Multifunctional calcium phosphate nano-particles as novel HIV-1 vaccine platform
Induction of anti HIV-1 envelope protein (Env) antibodies with polyfunctional Fc-effector profiles correlates with spontaneous HIV-1 control by elite controllers and appears to be crucial for vaccine-mediated protection against HIV-1. However, the antibody responses after experimental anti-Env vaccinations seem to be biased and restrict to the T-helper type 2 (Th2) IgG subtypes with a glycosylation pattern consistent with less efficient Fc effector functions.
A common way to modulate the type of T-helper responses and the subsequent IgG subclass distribution is the addition of suitable adjuvants to the vaccine formulations. Different adjuvants were applied together with HIV-1 Env-based antigens, however, despite overall enhancement of Env-specific humoral immune responses, no significant changes in the IgG subclass distribution were observed.
Since the requirement for recognition of viral antigens differs fundamentally between T and B-cell responses, we propose to explore a novel HIV-1 vaccination strategy based on multifunctional calcium-phosphate nanoparticles (CaP). These CaPs can be selectively loaded and functionalized with different biomolecules and serve as an efficient in vivo delivery system with a large potential in biomedicine and immunology.
The work program includes design, manufacturing and evaluation of a two component vaccine, in which the first component T-CaP is optimized for induction of T-helper cell responses, while the second component B-CaP presents the Env immunogen in the correct conformation to the B-cells.

Parts of the exercise
A) According to the calcium phosphate nanoparticle summary, what are the two components of the proposed vaccine called?
B) For each statement, say whether it agrees with the calcium phosphate nanoparticle summary, and quote the deciding words: (i) Adding adjuvants to HIV-1 Env-based antigens significantly changed the IgG subclass distribution. (ii) The first vaccine component is optimized to induce T-helper cell responses. (iii) Antibody responses after experimental anti-Env vaccinations are restricted to Th1 IgG subtypes.
C) Go on with the calcium phosphate nanoparticle summary, starting after its last sentence.

Recorded data

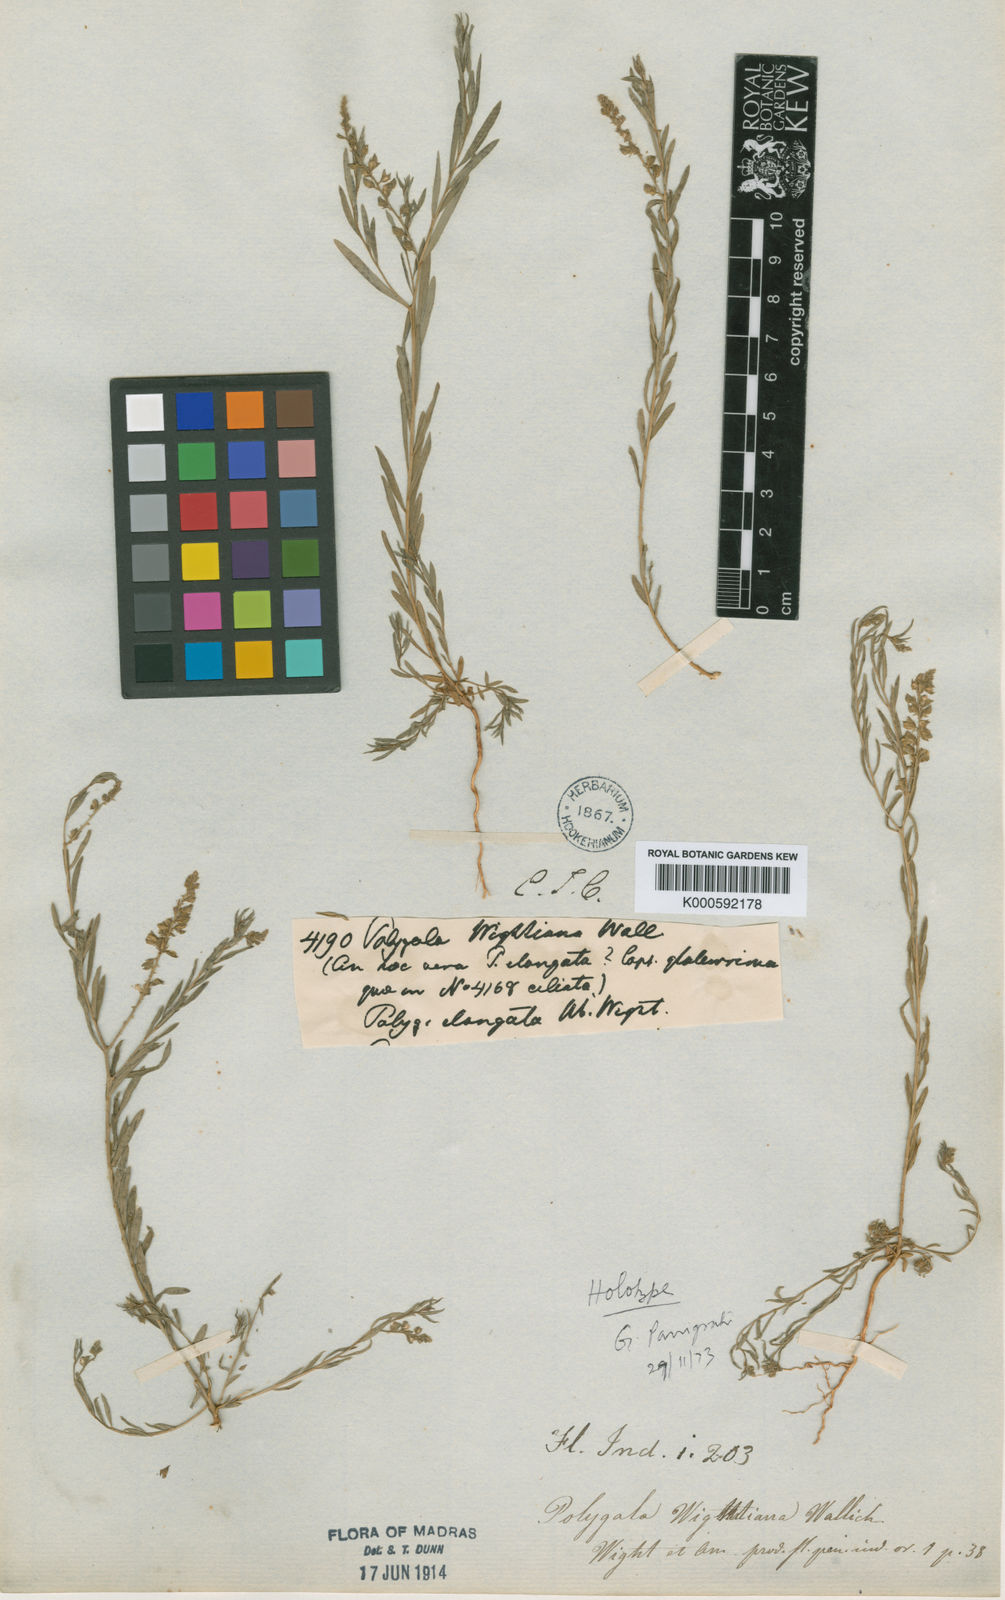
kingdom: Plantae
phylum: Tracheophyta
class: Magnoliopsida
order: Fabales
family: Polygalaceae
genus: Polygala
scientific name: Polygala wightiana
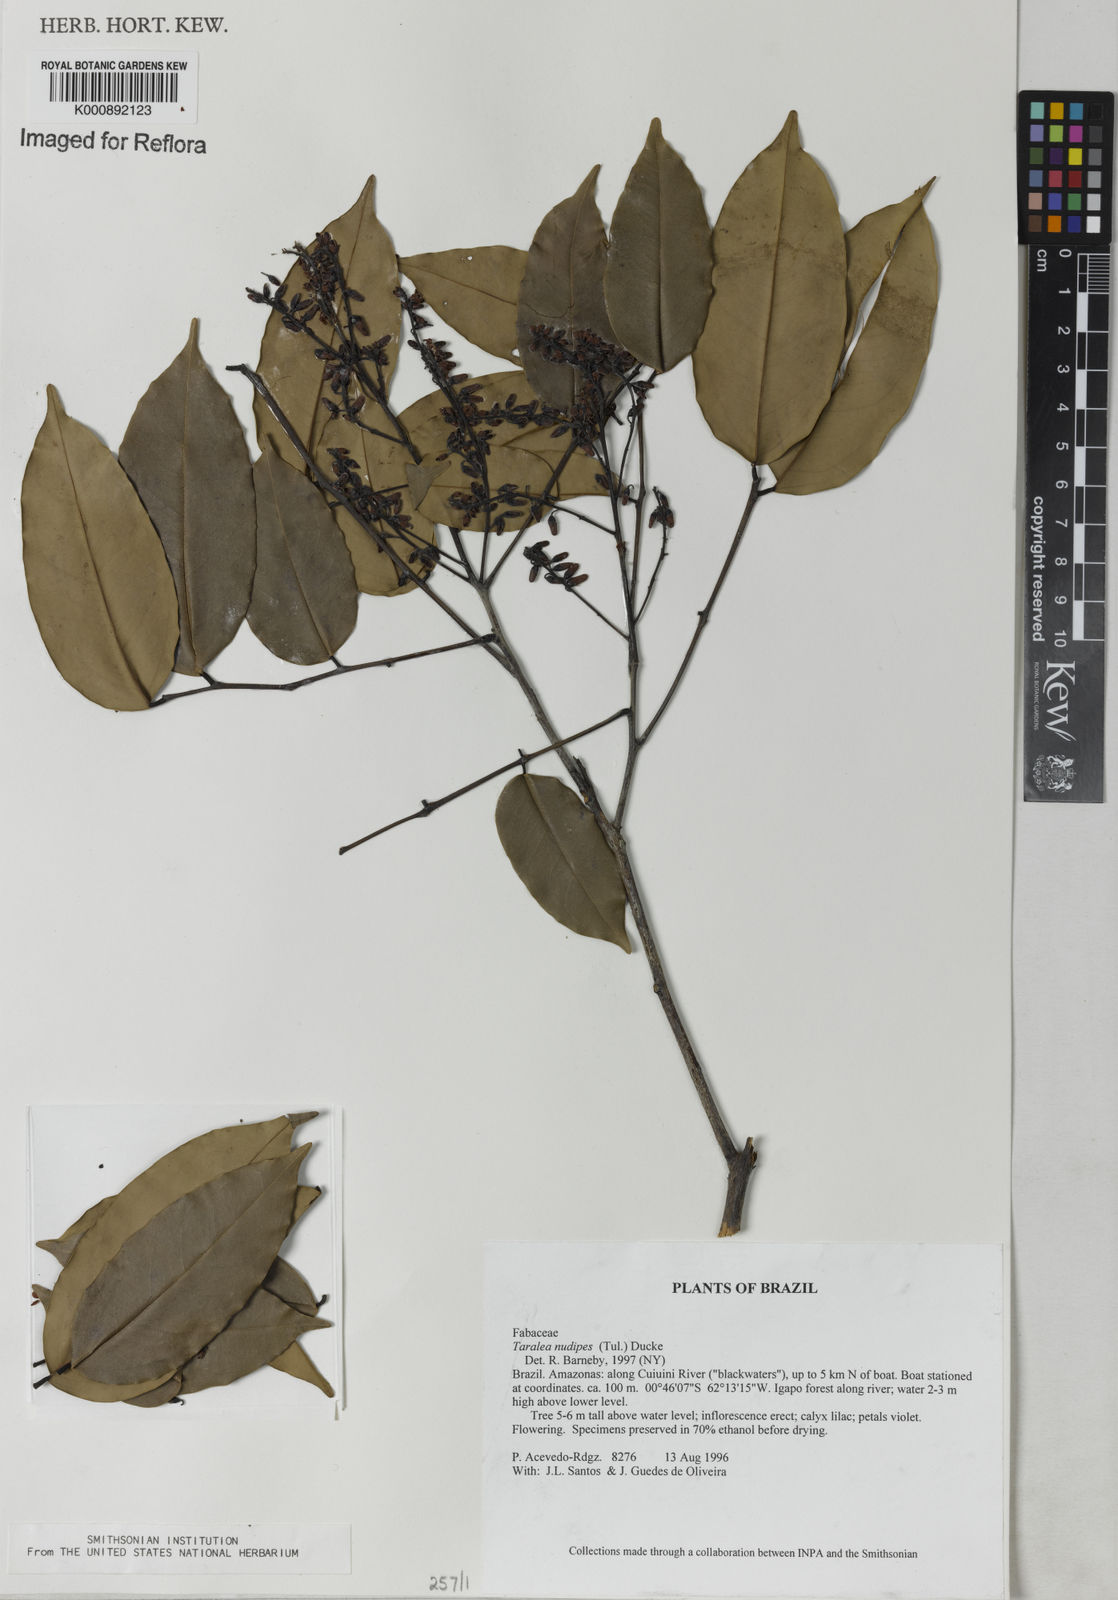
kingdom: Plantae
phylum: Tracheophyta
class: Magnoliopsida
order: Fabales
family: Fabaceae
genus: Taralea
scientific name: Taralea nudipes
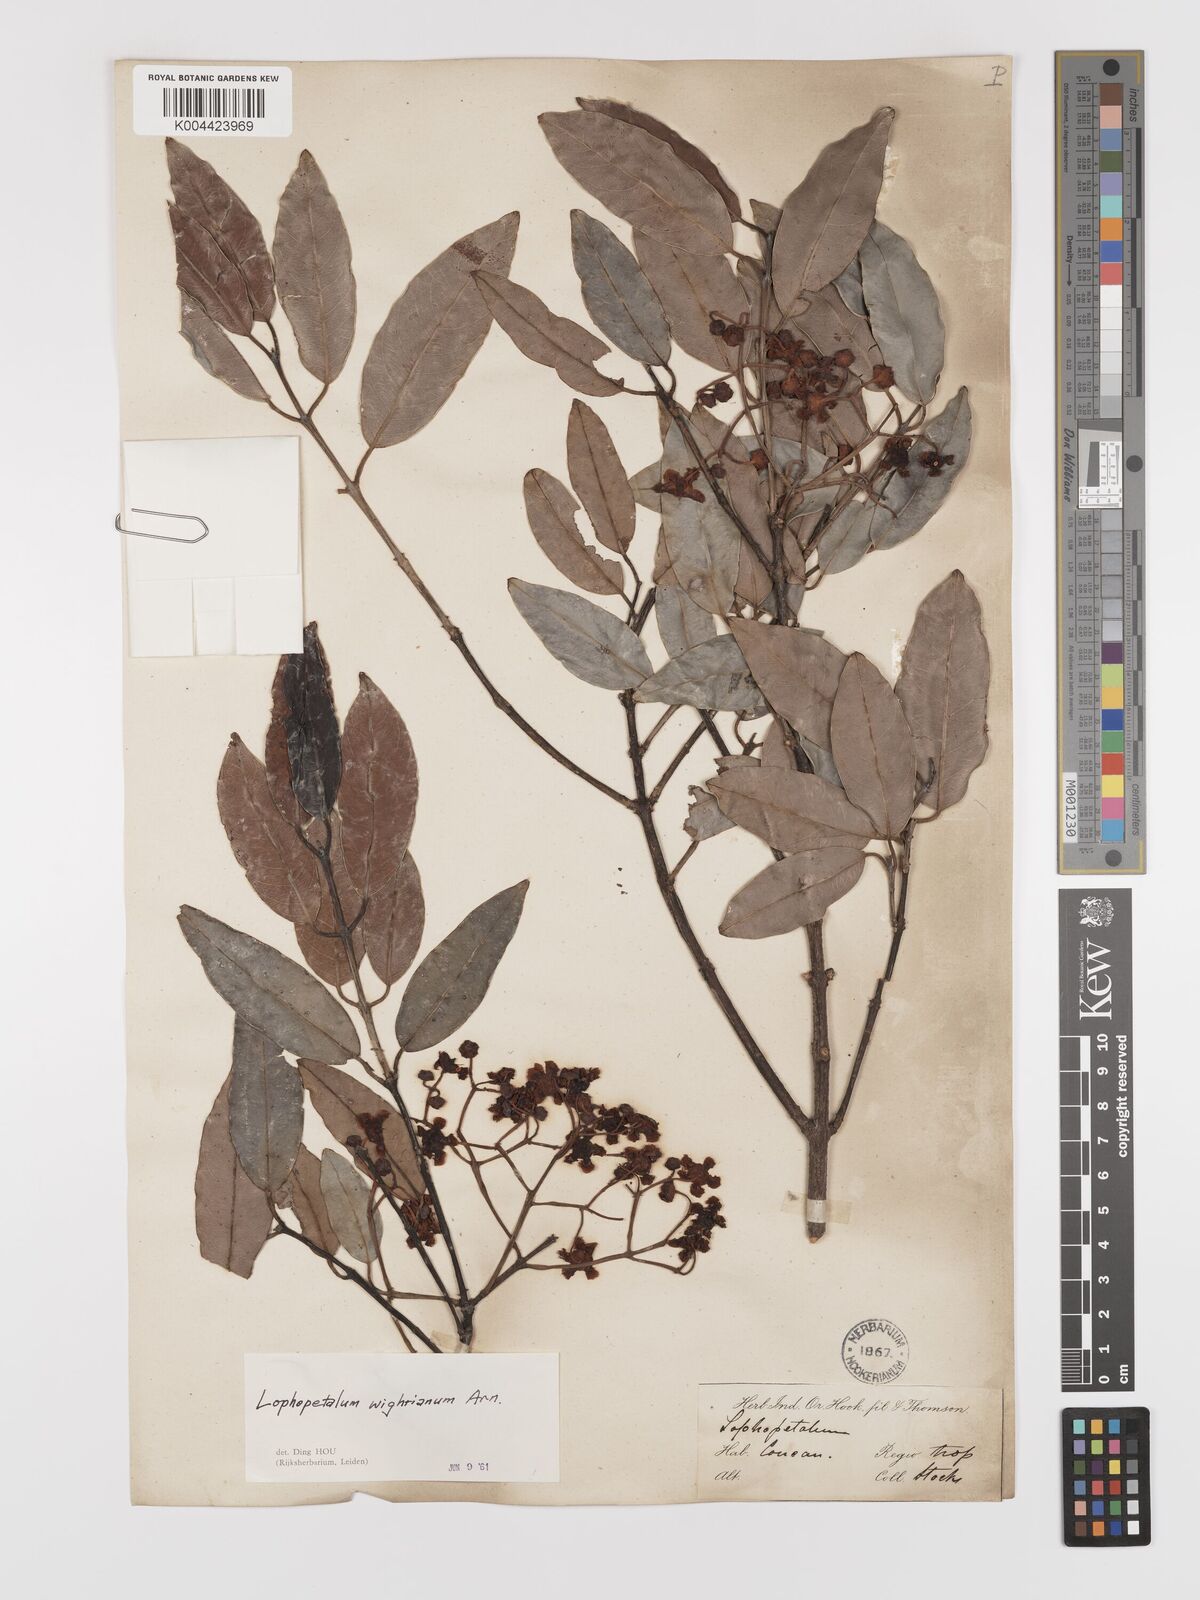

Responses
A) T-CaP and B-CaP.

B)
(i) No: "no significant changes in the IgG subclass distribution were observed."
(ii) Yes: "the first component T-CaP is optimized for induction of T-helper cell responses"
(iii) No: "restrict to the T-helper type 2 (Th2) IgG subtypes"

C)
As a first step, we will analyze differences in dendritic cell activation by targeting and non-targeting T-CaP and screen potential adjuvants for the promotion of initial Th1 polarization in CD4 T-cells in vitro. After the initial in vitro screening, the most promising T-CaP formulations will be compared in vivo.
B-CaP will be designed for initial activation of naïve B-cells specific for conformationally stabilized HIV-Env-trimers. Based on the in vitro screening experiments, we will select the most potent B-CaP-nanoparticles compositions for further in vivo assays.
After individually optimizing all components, immunogenicity studies for two-component vaccines will be performed.
Thus, we aim to bypass the Env-induced bias in T-helper cell responses, and maintain the native trimeric structure of the Env immunogen required to raise antibodies to conformational epitopes. By separating the induction of T-helper cell responses and B-cell responses, we also aim to improve the understanding of the requirements for the induction of long-lived effector antibody responses against trimeric structures of HIV-Env.